The BBC is to screen all of its 2006 World Cup games live online, a move that will delight office workers and dismay their bosses.

All of the BBC's televised games will be available live and free online to broadband users. The decision follows a deal with Infront Sports & Media, the company responsible for the worldwide marketing and sales of the World Cup broadcast rights.

Available to UK residents only, the BBC online users will be able to stream the same coverage that will appear on terrestrial TV, including the commentary.

Internet users will be able to access additional data: BBC Radio 5 Live will have an audio stream from every game and BBC journalists will be writing live minute-by-minute reports on every match.

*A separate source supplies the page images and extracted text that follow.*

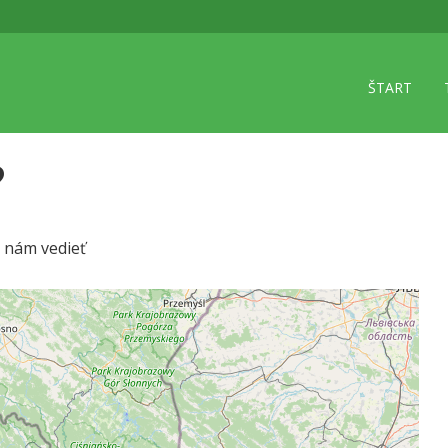
ŠTART
?
e nám vedieť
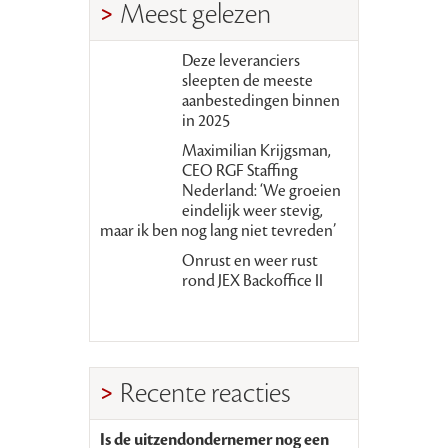
Meest gelezen
Deze leveranciers
sleepten de meeste
aanbestedingen binnen
in 2025
Maximilian Krijgsman,
CEO RGF Staffing
Nederland: ‘We groeien
eindelijk weer stevig,
maar ik ben nog lang niet tevreden’
Onrust en weer rust
rond JEX Backoffice II
Recente reacties
Is de uitzendondernemer nog een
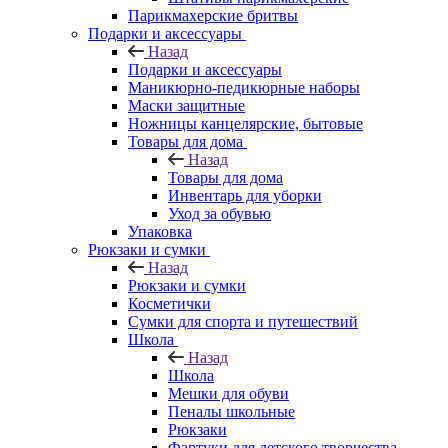
Парикмахерские бритвы
Подарки и аксессуары
Назад
Подарки и аксессуары
Маникюрно-педикюрные наборы
Маски защитные
Ножницы канцелярские, бытовые
Товары для дома
Назад
Товары для дома
Инвентарь для уборки
Уход за обувью
Упаковка
Рюкзаки и сумки
Назад
Рюкзаки и сумки
Косметички
Сумки для спорта и путешествий
Школа
Назад
Школа
Мешки для обуви
Пеналы школьные
Рюкзаки
Фартуки для детского творчества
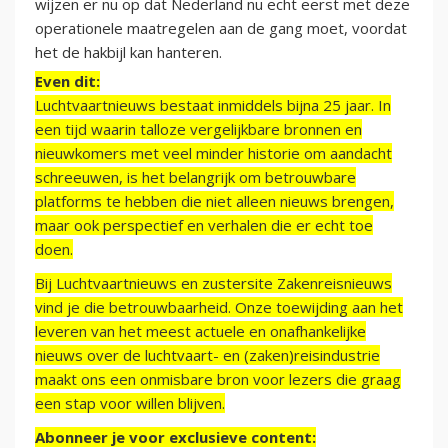
wijzen er nu op dat Nederland nu echt eerst met deze
operationele maatregelen aan de gang moet, voordat
het de hakbijl kan hanteren.
Even dit:
Luchtvaartnieuws bestaat inmiddels bijna 25 jaar. In
een tijd waarin talloze vergelijkbare bronnen en
nieuwkomers met veel minder historie om aandacht
schreeuwen, is het belangrijk om betrouwbare
platforms te hebben die niet alleen nieuws brengen,
maar ook perspectief en verhalen die er echt toe
doen.
Bij Luchtvaartnieuws en zustersite Zakenreisnieuws
vind je die betrouwbaarheid. Onze toewijding aan het
leveren van het meest actuele en onafhankelijke
nieuws over de luchtvaart- en (zaken)reisindustrie
maakt ons een onmisbare bron voor lezers die graag
een stap voor willen blijven.
Abonneer je voor exclusieve content:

Roger Mosey, the BBC director of sport, said: "Our audiences now expect to get BBC Sport on television, radio and online - and the World Cup on broadband is our biggest commitment yet to bringing people major events where and when they want them.

"We know a lot of online viewing is done in the office, so we suspect this will allow people to do their job and keep up with the very latest action from Germany."

The director of sports rights, Dominic Coles, added: "The BBC has great traditions in sport but we also want to be the most modern provider of content, and our move into broadband reflects this."

All of the group games and the subsequent games in the knockout stages to which the BBC has the rights will be available on www.bbc.co.uk/worldcup and www.bbc.co.uk/sport.

If England reach the second round and quarter-final stages, the BBC will hold the exclusive internet rights to those matches. The corporation also has the non-exclusive rights to short highlights from every game, with four-minute clips eof each of the 64 matches available on demand online.

In 2005, the BBC showed the final of the Fifa Club World Championship cup between Liverpool and Sao Paulo online. All the interactive streams from Athens 2004 Olympics were also online.

This latest deal follows the announcement that the BBC will provide UK broadband users with access to five courts of live tennis action during the 2006 Wimbledon Championships.

The service will replicate the coverage from the BBC's live terrestrial coverage and the digital interactive feeds.